[Records for processing — start]
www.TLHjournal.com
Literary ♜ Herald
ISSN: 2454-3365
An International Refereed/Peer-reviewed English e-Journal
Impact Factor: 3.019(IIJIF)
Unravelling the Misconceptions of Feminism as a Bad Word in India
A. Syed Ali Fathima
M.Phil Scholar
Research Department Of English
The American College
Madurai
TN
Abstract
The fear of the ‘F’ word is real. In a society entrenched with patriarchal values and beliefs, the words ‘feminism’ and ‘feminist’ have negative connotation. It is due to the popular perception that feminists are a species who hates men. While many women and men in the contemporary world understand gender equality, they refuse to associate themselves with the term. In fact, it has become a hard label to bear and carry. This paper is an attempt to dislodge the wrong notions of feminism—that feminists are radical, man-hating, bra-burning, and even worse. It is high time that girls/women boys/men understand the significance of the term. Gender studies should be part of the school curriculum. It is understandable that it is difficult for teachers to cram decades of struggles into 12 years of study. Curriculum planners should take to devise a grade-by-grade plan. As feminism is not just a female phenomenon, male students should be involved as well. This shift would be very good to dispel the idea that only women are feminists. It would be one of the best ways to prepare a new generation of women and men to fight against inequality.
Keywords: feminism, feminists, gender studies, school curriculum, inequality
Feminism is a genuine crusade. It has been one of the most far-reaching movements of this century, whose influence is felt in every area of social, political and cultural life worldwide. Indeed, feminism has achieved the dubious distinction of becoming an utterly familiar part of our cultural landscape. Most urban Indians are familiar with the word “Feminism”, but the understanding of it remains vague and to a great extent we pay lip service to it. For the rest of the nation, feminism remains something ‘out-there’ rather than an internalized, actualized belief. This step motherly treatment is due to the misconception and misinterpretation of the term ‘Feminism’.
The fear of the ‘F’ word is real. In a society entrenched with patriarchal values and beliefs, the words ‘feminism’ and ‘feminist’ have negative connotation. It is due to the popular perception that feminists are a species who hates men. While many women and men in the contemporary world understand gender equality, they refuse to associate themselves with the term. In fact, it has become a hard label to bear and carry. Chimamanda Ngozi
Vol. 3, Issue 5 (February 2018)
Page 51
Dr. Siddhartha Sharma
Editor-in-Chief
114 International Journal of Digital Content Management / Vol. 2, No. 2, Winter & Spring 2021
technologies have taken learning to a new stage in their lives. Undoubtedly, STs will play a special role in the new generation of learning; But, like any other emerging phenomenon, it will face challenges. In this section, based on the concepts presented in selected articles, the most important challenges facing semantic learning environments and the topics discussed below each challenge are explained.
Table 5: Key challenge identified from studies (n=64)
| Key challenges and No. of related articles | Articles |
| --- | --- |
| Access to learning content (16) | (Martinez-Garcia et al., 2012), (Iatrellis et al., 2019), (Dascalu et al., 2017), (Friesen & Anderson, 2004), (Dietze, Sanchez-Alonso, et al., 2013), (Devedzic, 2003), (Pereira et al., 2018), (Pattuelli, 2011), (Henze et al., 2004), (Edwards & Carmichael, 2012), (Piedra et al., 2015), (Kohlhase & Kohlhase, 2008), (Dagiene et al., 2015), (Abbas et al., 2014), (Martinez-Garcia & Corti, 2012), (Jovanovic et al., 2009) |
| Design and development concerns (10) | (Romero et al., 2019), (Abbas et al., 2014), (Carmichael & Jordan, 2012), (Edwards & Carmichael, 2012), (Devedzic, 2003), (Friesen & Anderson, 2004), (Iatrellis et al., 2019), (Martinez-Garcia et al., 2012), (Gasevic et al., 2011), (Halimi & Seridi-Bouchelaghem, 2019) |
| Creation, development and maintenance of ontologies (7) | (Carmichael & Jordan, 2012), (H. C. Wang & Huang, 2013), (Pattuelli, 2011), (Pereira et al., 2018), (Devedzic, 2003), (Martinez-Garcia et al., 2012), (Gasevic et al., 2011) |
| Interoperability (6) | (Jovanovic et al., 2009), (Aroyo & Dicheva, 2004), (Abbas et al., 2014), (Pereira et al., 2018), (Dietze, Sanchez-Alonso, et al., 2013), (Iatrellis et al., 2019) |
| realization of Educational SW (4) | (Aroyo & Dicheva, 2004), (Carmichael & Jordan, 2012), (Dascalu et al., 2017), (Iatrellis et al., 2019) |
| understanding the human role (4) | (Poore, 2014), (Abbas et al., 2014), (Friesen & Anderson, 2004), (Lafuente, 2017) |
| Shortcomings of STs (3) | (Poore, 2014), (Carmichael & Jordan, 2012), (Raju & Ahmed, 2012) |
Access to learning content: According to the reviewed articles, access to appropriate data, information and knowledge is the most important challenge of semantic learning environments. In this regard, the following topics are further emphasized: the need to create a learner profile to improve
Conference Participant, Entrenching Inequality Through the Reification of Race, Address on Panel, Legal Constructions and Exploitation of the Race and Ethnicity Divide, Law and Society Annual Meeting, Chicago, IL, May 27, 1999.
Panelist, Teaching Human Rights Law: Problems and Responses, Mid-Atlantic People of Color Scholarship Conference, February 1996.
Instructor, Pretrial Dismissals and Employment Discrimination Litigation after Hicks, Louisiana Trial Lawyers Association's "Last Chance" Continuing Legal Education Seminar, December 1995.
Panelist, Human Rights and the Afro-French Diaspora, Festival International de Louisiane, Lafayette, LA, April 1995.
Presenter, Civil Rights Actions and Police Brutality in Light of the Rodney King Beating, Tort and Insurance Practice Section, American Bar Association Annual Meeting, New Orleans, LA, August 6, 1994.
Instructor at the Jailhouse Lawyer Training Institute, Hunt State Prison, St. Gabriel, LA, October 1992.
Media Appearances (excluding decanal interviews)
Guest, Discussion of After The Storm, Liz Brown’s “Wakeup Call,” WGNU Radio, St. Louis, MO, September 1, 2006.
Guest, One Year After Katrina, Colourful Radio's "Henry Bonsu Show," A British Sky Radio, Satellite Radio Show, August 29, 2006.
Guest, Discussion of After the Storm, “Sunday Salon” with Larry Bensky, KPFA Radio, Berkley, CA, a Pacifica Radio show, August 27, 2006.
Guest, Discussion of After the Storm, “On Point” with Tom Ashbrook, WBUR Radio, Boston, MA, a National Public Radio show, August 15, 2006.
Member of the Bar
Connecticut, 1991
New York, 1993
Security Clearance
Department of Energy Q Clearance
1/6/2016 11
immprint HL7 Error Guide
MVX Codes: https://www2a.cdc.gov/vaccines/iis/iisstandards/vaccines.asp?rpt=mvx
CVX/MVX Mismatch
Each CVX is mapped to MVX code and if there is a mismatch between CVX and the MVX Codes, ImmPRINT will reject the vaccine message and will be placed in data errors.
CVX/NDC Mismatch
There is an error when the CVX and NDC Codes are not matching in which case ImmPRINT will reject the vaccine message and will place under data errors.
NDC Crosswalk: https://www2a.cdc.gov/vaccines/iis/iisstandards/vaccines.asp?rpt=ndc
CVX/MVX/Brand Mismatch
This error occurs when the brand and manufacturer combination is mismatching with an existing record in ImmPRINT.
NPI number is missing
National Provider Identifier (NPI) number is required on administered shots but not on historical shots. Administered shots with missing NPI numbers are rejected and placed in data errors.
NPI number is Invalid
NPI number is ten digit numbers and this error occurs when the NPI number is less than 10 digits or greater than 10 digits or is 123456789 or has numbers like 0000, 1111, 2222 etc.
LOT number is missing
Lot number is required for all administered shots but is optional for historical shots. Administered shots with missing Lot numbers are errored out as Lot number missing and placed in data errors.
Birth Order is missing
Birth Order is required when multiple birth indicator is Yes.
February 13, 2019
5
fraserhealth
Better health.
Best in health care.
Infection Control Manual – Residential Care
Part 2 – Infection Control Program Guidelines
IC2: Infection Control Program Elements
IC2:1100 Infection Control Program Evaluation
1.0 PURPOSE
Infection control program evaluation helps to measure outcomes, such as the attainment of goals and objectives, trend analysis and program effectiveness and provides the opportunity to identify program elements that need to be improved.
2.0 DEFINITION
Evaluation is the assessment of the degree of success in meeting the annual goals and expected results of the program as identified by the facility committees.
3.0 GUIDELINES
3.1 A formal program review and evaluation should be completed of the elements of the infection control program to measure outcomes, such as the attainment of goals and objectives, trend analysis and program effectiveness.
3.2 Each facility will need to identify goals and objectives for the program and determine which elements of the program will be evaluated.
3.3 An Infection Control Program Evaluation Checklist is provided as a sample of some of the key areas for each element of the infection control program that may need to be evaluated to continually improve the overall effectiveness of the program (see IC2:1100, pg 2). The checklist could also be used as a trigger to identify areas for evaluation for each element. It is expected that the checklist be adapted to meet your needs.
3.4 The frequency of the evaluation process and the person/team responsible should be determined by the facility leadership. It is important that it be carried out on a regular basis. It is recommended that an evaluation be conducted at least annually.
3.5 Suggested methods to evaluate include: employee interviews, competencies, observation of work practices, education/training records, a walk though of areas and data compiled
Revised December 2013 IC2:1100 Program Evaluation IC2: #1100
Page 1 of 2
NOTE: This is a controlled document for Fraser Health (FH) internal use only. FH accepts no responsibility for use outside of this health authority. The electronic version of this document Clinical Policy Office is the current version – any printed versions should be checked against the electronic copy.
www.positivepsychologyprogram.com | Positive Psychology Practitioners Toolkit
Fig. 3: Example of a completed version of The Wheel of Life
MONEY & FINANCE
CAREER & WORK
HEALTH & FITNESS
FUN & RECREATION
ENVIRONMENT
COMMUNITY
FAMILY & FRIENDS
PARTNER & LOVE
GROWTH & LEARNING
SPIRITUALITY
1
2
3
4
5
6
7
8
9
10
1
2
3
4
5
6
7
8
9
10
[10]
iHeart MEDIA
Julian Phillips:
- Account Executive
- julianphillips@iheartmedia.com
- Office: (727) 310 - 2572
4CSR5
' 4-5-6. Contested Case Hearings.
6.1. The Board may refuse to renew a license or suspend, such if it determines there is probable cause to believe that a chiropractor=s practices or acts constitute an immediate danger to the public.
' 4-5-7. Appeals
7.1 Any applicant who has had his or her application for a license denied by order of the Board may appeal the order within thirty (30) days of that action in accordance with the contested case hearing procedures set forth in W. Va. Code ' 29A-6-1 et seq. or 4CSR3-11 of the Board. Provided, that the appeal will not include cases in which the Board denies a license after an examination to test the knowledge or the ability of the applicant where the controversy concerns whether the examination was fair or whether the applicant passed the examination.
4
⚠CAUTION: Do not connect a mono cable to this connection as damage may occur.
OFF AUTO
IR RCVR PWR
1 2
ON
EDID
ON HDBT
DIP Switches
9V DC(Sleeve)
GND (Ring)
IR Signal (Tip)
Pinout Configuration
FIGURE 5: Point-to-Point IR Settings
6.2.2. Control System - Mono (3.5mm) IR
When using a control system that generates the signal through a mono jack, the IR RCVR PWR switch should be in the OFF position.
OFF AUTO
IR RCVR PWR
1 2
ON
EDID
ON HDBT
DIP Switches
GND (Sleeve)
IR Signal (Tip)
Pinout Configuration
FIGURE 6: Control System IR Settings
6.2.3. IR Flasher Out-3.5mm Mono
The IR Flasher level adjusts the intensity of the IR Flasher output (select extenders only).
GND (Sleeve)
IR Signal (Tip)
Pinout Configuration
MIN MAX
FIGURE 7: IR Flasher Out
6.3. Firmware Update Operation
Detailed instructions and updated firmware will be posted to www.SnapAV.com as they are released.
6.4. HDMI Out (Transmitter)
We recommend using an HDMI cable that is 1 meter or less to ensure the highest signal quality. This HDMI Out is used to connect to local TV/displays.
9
[Records for processing — finish]
* **What this task involves**: Scan the records for lines that hold "Settings", and reproduce each one you find.

* **Response**:
FIGURE 5: Point-to-Point IR Settings
FIGURE 6: Control System IR Settings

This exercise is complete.